常に、ブリッジを着けた状態で使えばイイじゃないですか。」

 

・・・そうだね。そうやって割り切ったのが、ハイデルのアルカラーだよね。常に

ブリッジを着けっ放しにしてる。でもね、構造的には、まるで違うんだよ。特別に

保水ローラーなんてのを付けて、様々なトラブルに対応してるってワケだ。

 

「ブリッジを着けた場合のトラブルって?」・・・インキと水のローラーを常に連結

させてしまってるって事はさ、非連結の場合と比べたら、インキローラーの方へ

湿し水が入って行ってしまい易いって事だよね。って事はだ、乳化し易いって

事なんだよ。
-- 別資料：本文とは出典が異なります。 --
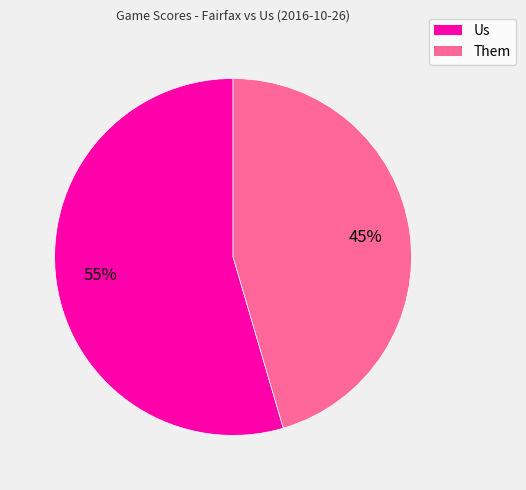

To the nearest percent, what is the combined percentage of Us and Them?

100%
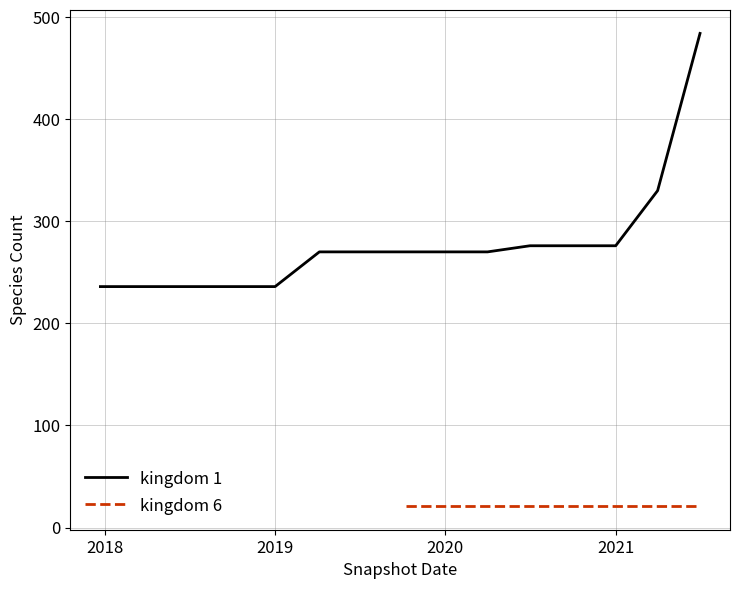

Is it true that kingdom 1 equals 236 at 2019?

True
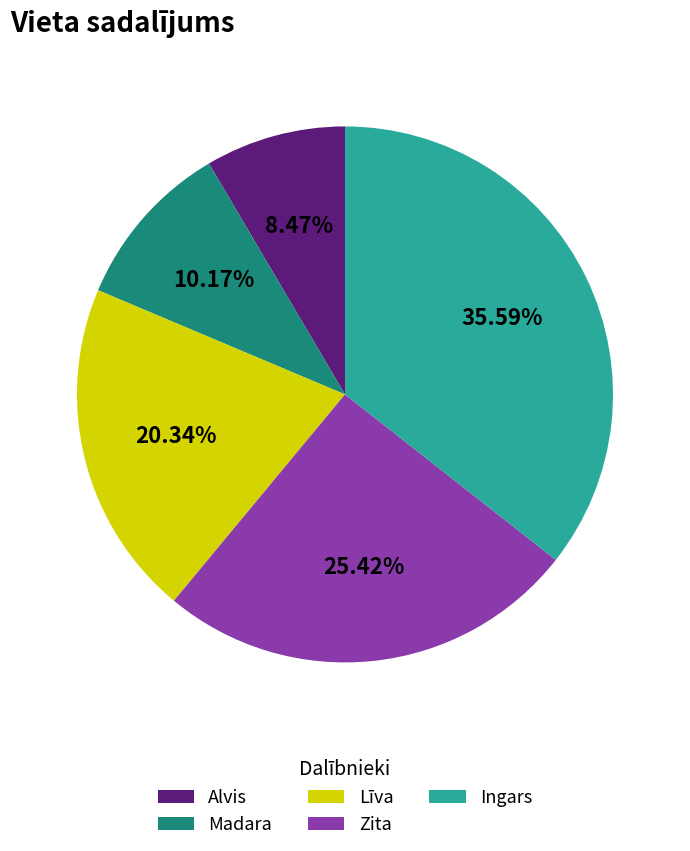

Is it true that Līva is 20% of the pie?

True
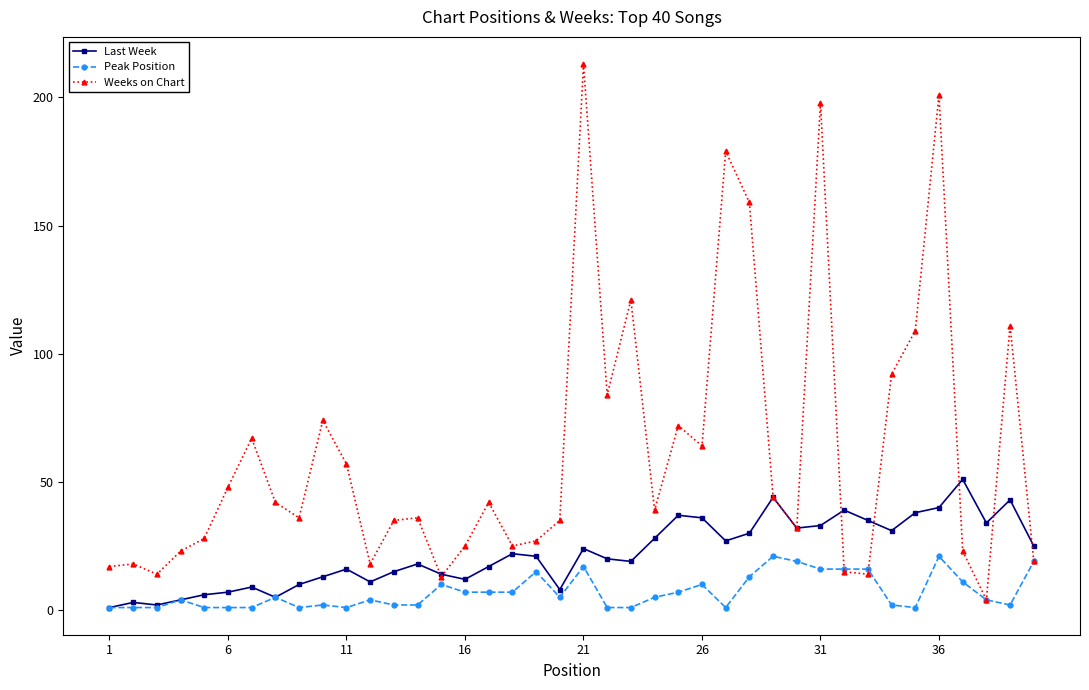

What is the highest value of the Peak Position series?

21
特にヤバいのは、絵柄が少なくて、通し枚数が多い印刷物。

 

絵柄が多ければ、インキが沢山消費されるから、乳化してるヒマなんて無いん

だけど、絵柄が少ないと、インキが消費されずに、どんどん湿し水が入って来て

しまうから、乳化して乾燥不良や裏移りの原因に成ってしまうんだよ。

 

「やっぱり、ブリッジ使うのヤメときます!」・・・いやだからさ、良い所も悪い所も

全部、把握した上で、有効に使うってのが、プロの技術屋ってもんだろう~。

わざわざ開発コストを掛けて、付けてくれてる装備なんだからさ、有効に使って、

良い印刷物を、楽に刷れるように成って下さいませ!(笑)。